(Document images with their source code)
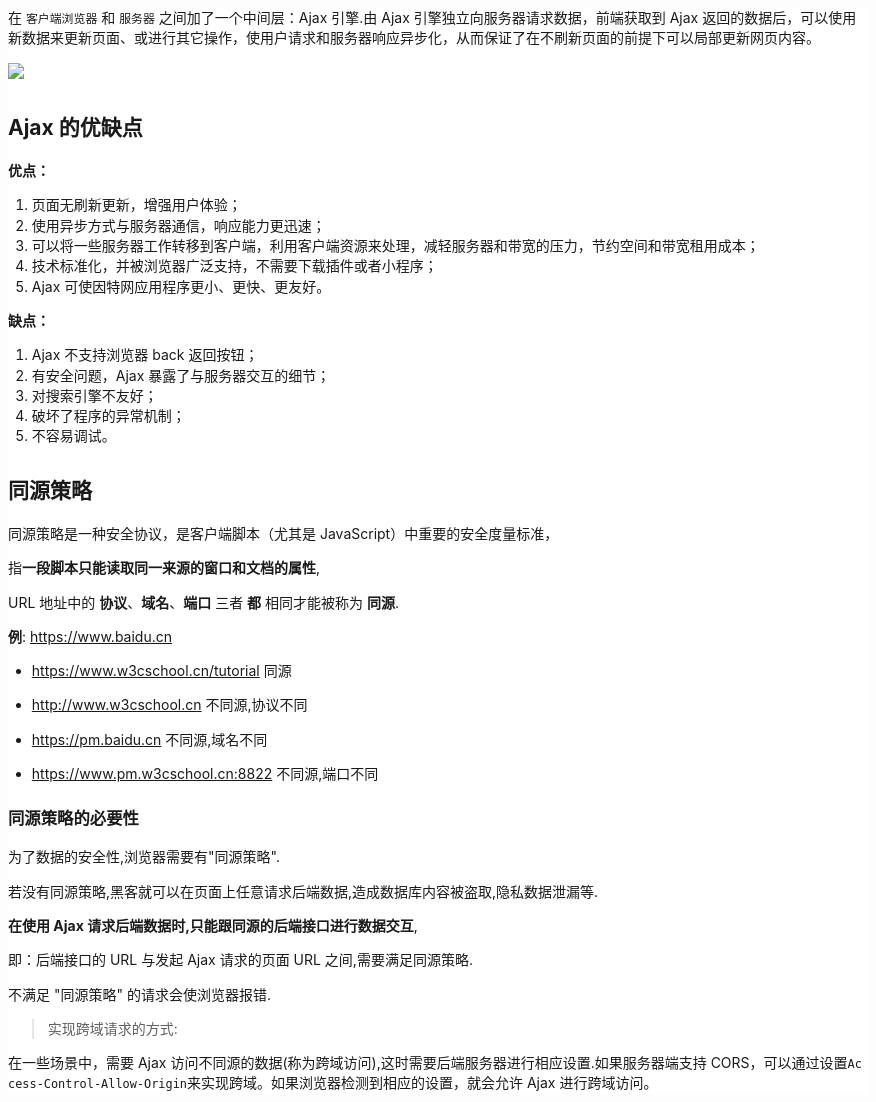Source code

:   在 `客户端浏览器` 和 `服务器` 之间加了一个中间层：Ajax 引擎.由 Ajax 引擎独立向服务器请求数据，前端获取到 Ajax 返回的数据后，可以使用新数据来更新页面、或进行其它操作，使用户请求和服务器响应异步化，从而保证了在不刷新页面的前提下可以局部更新网页内容。

![](http://r7lh60uut.hb-bkt.clouddn.com/AJAX%E5%B7%A5%E4%BD%9C%E5%8E%9F%E7%90%86.jpg)

## Ajax 的优缺点

**优点：**

1. 页面无刷新更新，增强用户体验；
2. 使用异步方式与服务器通信，响应能力更迅速；
3. 可以将一些服务器工作转移到客户端，利用客户端资源来处理，减轻服务器和带宽的压力，节约空间和带宽租用成本；
4. 技术标准化，并被浏览器广泛支持，不需要下载插件或者小程序；
5. Ajax 可使因特网应用程序更小、更快、更友好。

**缺点：**

1. Ajax 不支持浏览器 back 返回按钮；
2. 有安全问题，Ajax 暴露了与服务器交互的细节；
3. 对搜索引擎不友好；
4. 破坏了程序的异常机制；
5. 不容易调试。



## 同源策略

同源策略是一种安全协议，是客户端脚本（尤其是 JavaScript）中重要的安全度量标准，

指**一段脚本只能读取同一来源的窗口和文档的属性**,

URL 地址中的 **协议**、**域名**、**端口** 三者 **都** 相同才能被称为 **同源**.

**例**: https://www.baidu.cn

- https://www.w3cschool.cn/tutorial 同源

- http://www.w3cschool.cn 不同源,协议不同

- https://pm.baidu.cn 不同源,域名不同

- https://www.pm.w3cschool.cn:8822 不同源,端口不同

### 同源策略的必要性

为了数据的安全性,浏览器需要有"同源策略".

若没有同源策略,黑客就可以在页面上任意请求后端数据,造成数据库内容被盗取,隐私数据泄漏等.

**在使用 Ajax 请求后端数据时,只能跟同源的后端接口进行数据交互**,

即：后端接口的 URL 与发起 Ajax 请求的页面 URL 之间,需要满足同源策略.

不满足 "同源策略" 的请求会使浏览器报错.

> 实现跨域请求的方式:

在一些场景中，需要 Ajax 访问不同源的数据(称为跨域访问),这时需要后端服务器进行相应设置.如果服务器端支持 CORS，可以通过设置`Access-Control-Allow-Origin`来实现跨域。如果浏览器检测到相应的设置，就会允许 Ajax 进行跨域访问。
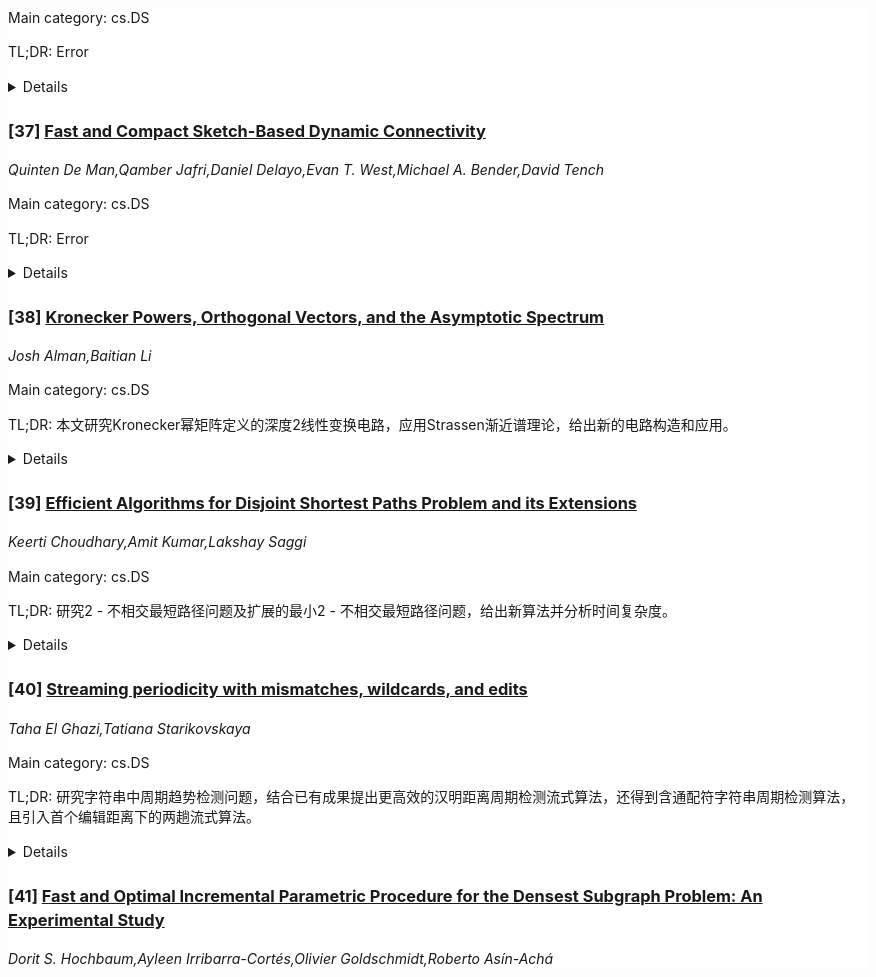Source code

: Main category: cs.DS

TL;DR: Error


<details><summary>Details</summary></details>


### [37] [Fast and Compact Sketch-Based Dynamic Connectivity](https://arxiv.org/abs/2509.14433)
*Quinten De Man,Qamber Jafri,Daniel Delayo,Evan T. West,Michael A. Bender,David Tench*

Main category: cs.DS

TL;DR: Error


<details><summary>Details</summary></details>


### [38] [Kronecker Powers, Orthogonal Vectors, and the Asymptotic Spectrum](https://arxiv.org/abs/2509.14489)
*Josh Alman,Baitian Li*

Main category: cs.DS

TL;DR: 本文研究Kronecker幂矩阵定义的深度2线性变换电路，应用Strassen渐近谱理论，给出新的电路构造和应用。


<details><summary>Details</summary></details>


### [39] [Efficient Algorithms for Disjoint Shortest Paths Problem and its Extensions](https://arxiv.org/abs/2509.14588)
*Keerti Choudhary,Amit Kumar,Lakshay Saggi*

Main category: cs.DS

TL;DR: 研究2 - 不相交最短路径问题及扩展的最小2 - 不相交最短路径问题，给出新算法并分析时间复杂度。


<details><summary>Details</summary></details>


### [40] [Streaming periodicity with mismatches, wildcards, and edits](https://arxiv.org/abs/2509.14898)
*Taha El Ghazi,Tatiana Starikovskaya*

Main category: cs.DS

TL;DR: 研究字符串中周期趋势检测问题，结合已有成果提出更高效的汉明距离周期检测流式算法，还得到含通配符字符串周期检测算法，且引入首个编辑距离下的两趟流式算法。


<details><summary>Details</summary></details>


### [41] [Fast and Optimal Incremental Parametric Procedure for the Densest Subgraph Problem: An Experimental Study](https://arxiv.org/abs/2509.14993)
*Dorit S. Hochbaum,Ayleen Irribarra-Cortés,Olivier Goldschmidt,Roberto Asín-Achá*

* [Task]
Copy all of the data above word for word, leaving the pictures out of your answer.

* [Result of this task]
Source code

:   在 `客户端浏览器` 和 `服务器` 之间加了一个中间层：Ajax 引擎.由 Ajax 引擎独立向服务器请求数据，前端获取到 Ajax 返回的数据后，可以使用新数据来更新页面、或进行其它操作，使用户请求和服务器响应异步化，从而保证了在不刷新页面的前提下可以局部更新网页内容。

![](http://r7lh60uut.hb-bkt.clouddn.com/AJAX%E5%B7%A5%E4%BD%9C%E5%8E%9F%E7%90%86.jpg)

## Ajax 的优缺点

**优点：**

1. 页面无刷新更新，增强用户体验；
2. 使用异步方式与服务器通信，响应能力更迅速；
3. 可以将一些服务器工作转移到客户端，利用客户端资源来处理，减轻服务器和带宽的压力，节约空间和带宽租用成本；
4. 技术标准化，并被浏览器广泛支持，不需要下载插件或者小程序；
5. Ajax 可使因特网应用程序更小、更快、更友好。

**缺点：**

1. Ajax 不支持浏览器 back 返回按钮；
2. 有安全问题，Ajax 暴露了与服务器交互的细节；
3. 对搜索引擎不友好；
4. 破坏了程序的异常机制；
5. 不容易调试。



## 同源策略

同源策略是一种安全协议，是客户端脚本（尤其是 JavaScript）中重要的安全度量标准，

指**一段脚本只能读取同一来源的窗口和文档的属性**,

URL 地址中的 **协议**、**域名**、**端口** 三者 **都** 相同才能被称为 **同源**.

**例**: https://www.baidu.cn

- https://www.w3cschool.cn/tutorial 同源

- http://www.w3cschool.cn 不同源,协议不同

- https://pm.baidu.cn 不同源,域名不同

- https://www.pm.w3cschool.cn:8822 不同源,端口不同

### 同源策略的必要性

为了数据的安全性,浏览器需要有"同源策略".

若没有同源策略,黑客就可以在页面上任意请求后端数据,造成数据库内容被盗取,隐私数据泄漏等.

**在使用 Ajax 请求后端数据时,只能跟同源的后端接口进行数据交互**,

即：后端接口的 URL 与发起 Ajax 请求的页面 URL 之间,需要满足同源策略.

不满足 "同源策略" 的请求会使浏览器报错.

> 实现跨域请求的方式:

在一些场景中，需要 Ajax 访问不同源的数据(称为跨域访问),这时需要后端服务器进行相应设置.如果服务器端支持 CORS，可以通过设置`Access-Control-Allow-Origin`来实现跨域。如果浏览器检测到相应的设置，就会允许 Ajax 进行跨域访问。
Source code

: Main category: cs.DS

TL;DR: Error


<details><summary>Details</summary></details>


### [37] [Fast and Compact Sketch-Based Dynamic Connectivity](https://arxiv.org/abs/2509.14433)
*Quinten De Man,Qamber Jafri,Daniel Delayo,Evan T. West,Michael A. Bender,David Tench*

Main category: cs.DS

TL;DR: Error


<details><summary>Details</summary></details>


### [38] [Kronecker Powers, Orthogonal Vectors, and the Asymptotic Spectrum](https://arxiv.org/abs/2509.14489)
*Josh Alman,Baitian Li*

Main category: cs.DS

TL;DR: 本文研究Kronecker幂矩阵定义的深度2线性变换电路，应用Strassen渐近谱理论，给出新的电路构造和应用。


<details><summary>Details</summary></details>


### [39] [Efficient Algorithms for Disjoint Shortest Paths Problem and its Extensions](https://arxiv.org/abs/2509.14588)
*Keerti Choudhary,Amit Kumar,Lakshay Saggi*

Main category: cs.DS

TL;DR: 研究2 - 不相交最短路径问题及扩展的最小2 - 不相交最短路径问题，给出新算法并分析时间复杂度。


<details><summary>Details</summary></details>


### [40] [Streaming periodicity with mismatches, wildcards, and edits](https://arxiv.org/abs/2509.14898)
*Taha El Ghazi,Tatiana Starikovskaya*

Main category: cs.DS

TL;DR: 研究字符串中周期趋势检测问题，结合已有成果提出更高效的汉明距离周期检测流式算法，还得到含通配符字符串周期检测算法，且引入首个编辑距离下的两趟流式算法。


<details><summary>Details</summary></details>


### [41] [Fast and Optimal Incremental Parametric Procedure for the Densest Subgraph Problem: An Experimental Study](https://arxiv.org/abs/2509.14993)
*Dorit S. Hochbaum,Ayleen Irribarra-Cortés,Olivier Goldschmidt,Roberto Asín-Achá*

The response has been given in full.